“Never, never, never, never give up.”
~Winston Churchill
Last night I was on a run with my 26 year old daughter, Lisa. We set our sights on a 4 mile route, a distance that was definitely a stretch for me, (not so much for her.) Midway through our run, I was slowing down, huffing and puffing. I wondered how I would find the motivation to keep going and finish the run.
Thinking about finishing, reminded me of a recent blog post I saw on Harvard Business Review: How to Become a Great Finisher. What could I draw from the research on “finishing” and motivation that would help me finish strong?
The author of the post, Heidi Grant Halvorson, is a motivational psychologist. She shares the research describing how people pursuing goals were affected by focusing on either how far they had already come (to-date thinking) or what was left to be accomplished (to-go thinking). People routinely use both kinds of thinking to motivate themselves. For example, a marathon runner may choose to think about the miles already traveled or the ones that lie ahead. (I could relate to that example.) A dieter who wants to lose 30 pounds may try to fight temptation by reminding themselves of the 20 pounds already lost, or the 10 left to go.

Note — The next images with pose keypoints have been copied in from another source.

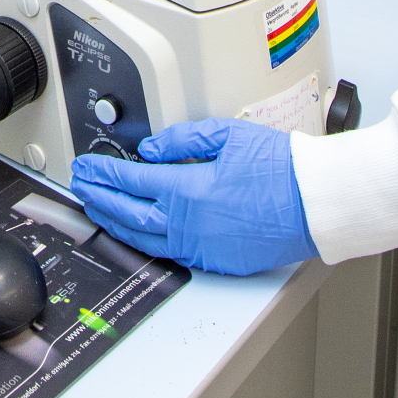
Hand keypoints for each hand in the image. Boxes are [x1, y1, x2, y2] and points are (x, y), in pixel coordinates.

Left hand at [66, 118, 318, 274]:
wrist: (315, 202)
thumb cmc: (282, 169)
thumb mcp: (228, 135)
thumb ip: (183, 141)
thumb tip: (151, 150)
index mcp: (189, 190)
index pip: (131, 182)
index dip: (103, 174)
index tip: (87, 167)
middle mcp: (189, 224)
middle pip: (128, 214)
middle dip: (99, 199)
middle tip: (82, 188)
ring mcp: (202, 246)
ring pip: (144, 239)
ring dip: (116, 223)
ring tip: (100, 211)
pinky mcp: (217, 261)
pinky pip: (170, 252)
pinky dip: (146, 240)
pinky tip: (140, 232)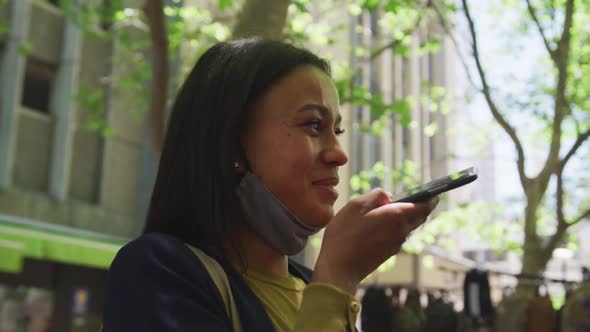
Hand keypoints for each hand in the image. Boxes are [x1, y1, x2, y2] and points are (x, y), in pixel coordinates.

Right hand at [312, 188, 438, 293]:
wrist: (339, 268)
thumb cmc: (345, 234)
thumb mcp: (356, 206)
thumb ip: (375, 196)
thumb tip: (388, 196)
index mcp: (396, 216)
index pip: (425, 207)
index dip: (430, 198)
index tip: (432, 192)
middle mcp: (401, 231)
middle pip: (418, 217)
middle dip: (418, 207)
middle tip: (410, 198)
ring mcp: (396, 244)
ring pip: (407, 227)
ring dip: (403, 218)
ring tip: (387, 210)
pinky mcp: (388, 253)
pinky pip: (397, 236)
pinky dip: (393, 228)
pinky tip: (377, 226)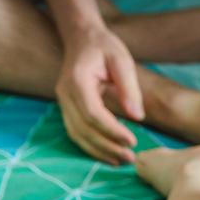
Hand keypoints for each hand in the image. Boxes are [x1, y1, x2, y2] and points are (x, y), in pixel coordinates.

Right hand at [56, 25, 143, 164]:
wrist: (82, 38)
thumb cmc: (105, 47)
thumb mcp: (122, 61)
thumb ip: (129, 88)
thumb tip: (137, 117)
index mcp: (77, 80)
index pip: (92, 113)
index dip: (112, 130)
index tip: (132, 141)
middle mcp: (64, 93)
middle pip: (84, 128)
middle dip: (107, 146)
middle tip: (131, 157)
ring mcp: (62, 102)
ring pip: (77, 134)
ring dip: (99, 151)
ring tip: (122, 161)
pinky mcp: (66, 108)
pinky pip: (76, 132)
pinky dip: (91, 147)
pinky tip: (109, 155)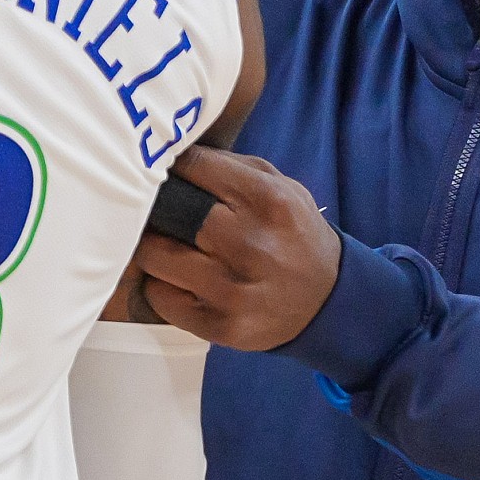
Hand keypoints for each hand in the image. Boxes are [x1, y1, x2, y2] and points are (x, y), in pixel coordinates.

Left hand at [129, 147, 340, 350]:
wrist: (328, 301)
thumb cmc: (292, 234)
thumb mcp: (281, 187)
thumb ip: (230, 165)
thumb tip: (172, 153)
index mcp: (268, 200)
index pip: (192, 165)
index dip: (172, 166)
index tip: (162, 170)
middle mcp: (250, 244)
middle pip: (166, 211)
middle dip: (156, 207)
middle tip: (154, 209)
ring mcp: (233, 289)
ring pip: (153, 255)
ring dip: (152, 247)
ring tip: (165, 244)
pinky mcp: (220, 325)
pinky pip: (158, 297)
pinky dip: (160, 285)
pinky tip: (178, 280)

So what was the affect of each different type of thinking? Is it better to focus on the 2.5 miles I’ve already run or the 1.5 miles I have left to go?
What the researchers found was that “too much to-date thinking, focusing on what you've accomplished so far, will actually undermine your motivation to finish rather than sustain it..... Often a premature sense of accomplishment takes over and we begin to slack off.”
“If, instead, we focus on how far we have left to go (to-go thinking), motivation is not only sustained, it’s heightened. Fundamentally, this has to do with the way our brains are wired. To-go thinking helps us tune in to the presence of a discrepancy between where we are now and where we want to be. When the human brain detects a discrepancy, it reacts by throwing resources at it: attention, effort, deeper processing of information, and willpower.”
Ok then. I focused on 1.5 more miles to go. And I finished strong.
As you can imagine, this simple strategy, focusing on “to-go thinking” rather than “to-date” thinking, is applicable in all sorts of business and personal situations. Audit engagements, legal cases, goal completion are just a few that come to mind.
What do you think? How do you motivate yourself to “finish strong”? How do you motivate your team to finish strong? Do you focus on “to-go” thinking or “to-date” thinking?